Opinion
(December Term, 1864.)
1. Application for exemption, on account of being the owner and manager or overseer of fifteen able-bodied slaves, must be made in reasonable time after 1 January, 1864.
2. Application on 22 November, 1864, is not in reasonable time.
(431) THIS was a writ of certiorari at the suit of Major Mallett, for the purpose of reviewing the judgment of Gilliam, J., in a writ of habeas corpus sued out by Murdoch White.
The writ of habeas corpus was applied for and issued on 22 November, 1864.
It appeared on the trial that the petitioner was the owner and manager of more than fifteen able-bodied slaves, and that he had all the other qualifications required by the act of Congress of 17 February, 1864.
It also appeared that on 20 April, 1864, the petitioner had applied for a detail as a farmer working ten hands, and that his application had not been acted on by the Department of War when he was ordered to camp in November.
Judge Gilliam discharged the petitioner on the authority of Savage's case, decided by Chief Justice Pearson.
Fowle for petitioner.
Bragg for Mallett.
Assuming that the plaintiff was, in the first instance, entitled to exemption as the owner or manager of fifteen hands, we are of opinion that he is too late in now making an application on that ground.
One of the conditions of the exemption is that the party "shall sell the surplus of provisions and grain now on hand, and which he may raise from year to year, to the Government," etc.

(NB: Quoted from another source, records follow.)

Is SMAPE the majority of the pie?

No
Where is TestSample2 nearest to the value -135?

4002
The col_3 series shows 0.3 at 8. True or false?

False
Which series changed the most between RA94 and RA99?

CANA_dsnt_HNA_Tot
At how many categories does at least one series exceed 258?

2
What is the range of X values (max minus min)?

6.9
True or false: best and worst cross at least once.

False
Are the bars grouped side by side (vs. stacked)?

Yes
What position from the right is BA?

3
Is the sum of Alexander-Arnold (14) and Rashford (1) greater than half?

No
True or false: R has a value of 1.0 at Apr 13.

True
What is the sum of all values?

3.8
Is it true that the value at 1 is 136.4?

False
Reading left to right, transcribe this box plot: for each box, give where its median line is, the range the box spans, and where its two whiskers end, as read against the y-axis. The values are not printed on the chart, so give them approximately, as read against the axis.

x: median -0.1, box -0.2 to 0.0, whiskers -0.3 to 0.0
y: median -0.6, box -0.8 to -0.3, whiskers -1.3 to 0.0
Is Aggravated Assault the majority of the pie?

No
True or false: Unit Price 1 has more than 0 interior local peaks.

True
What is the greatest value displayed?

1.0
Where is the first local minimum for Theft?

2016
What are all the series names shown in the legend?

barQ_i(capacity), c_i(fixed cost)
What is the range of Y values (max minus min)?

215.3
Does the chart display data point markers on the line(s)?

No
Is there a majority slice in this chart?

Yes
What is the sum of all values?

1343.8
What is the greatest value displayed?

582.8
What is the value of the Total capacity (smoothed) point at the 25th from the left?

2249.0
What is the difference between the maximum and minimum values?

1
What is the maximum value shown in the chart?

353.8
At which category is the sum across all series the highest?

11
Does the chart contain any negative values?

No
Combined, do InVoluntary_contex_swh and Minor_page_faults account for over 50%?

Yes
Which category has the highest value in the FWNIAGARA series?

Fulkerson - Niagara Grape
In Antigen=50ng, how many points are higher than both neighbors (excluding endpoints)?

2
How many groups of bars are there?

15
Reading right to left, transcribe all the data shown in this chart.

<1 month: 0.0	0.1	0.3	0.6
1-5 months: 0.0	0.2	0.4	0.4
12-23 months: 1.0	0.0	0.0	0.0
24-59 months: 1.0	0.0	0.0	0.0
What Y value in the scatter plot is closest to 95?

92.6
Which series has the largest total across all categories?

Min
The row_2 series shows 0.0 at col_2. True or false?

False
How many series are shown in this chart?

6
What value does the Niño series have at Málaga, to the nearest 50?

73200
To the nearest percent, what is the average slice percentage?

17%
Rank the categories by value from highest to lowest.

We think the application must be made in reasonable time, so that the Government may have the benefit of this condition in respect to the provisions and grain on hand. This application was not made until November, 1864, nine months after the passage of the act, which is not in reasonable time; for during that period the surplus of provisions and grain on hand in February, 1864, may have been sold, exchanged, or otherwise disposed of, and thus the Government would lose the benefit of a condition which has been made impossible by the act (432) of the plaintiff.
Whether an allegation that the plaintiff had on hand at the time he made the application now relied on the same surplus of provisions and grain which he had in February, 1864, would have met this objection, is a question not presented. It would seem, owing to the nature of the subject, that the Government should not be subjected to the inconvenience of going into such collateral matters by the folly or misfortune of the plaintiff in not putting his claim to exemption, in the first instance, on the ground he now takes. In a few words, the exemption is made to depend on a condition precedent, that the Government shall have his surplus provisions and grain at certain rates. Its performance is made impossible by the delay of the plaintiff, which is his misfortune.
The case of Savage, on which his Honor puts his opinion, was decided without reference to the point on which this decision is put. It is a new suggestion on the construction of the act of Congress, but, we think, well founded.
There is error. Judgment reversed, and judgment that the petitioner be remanded.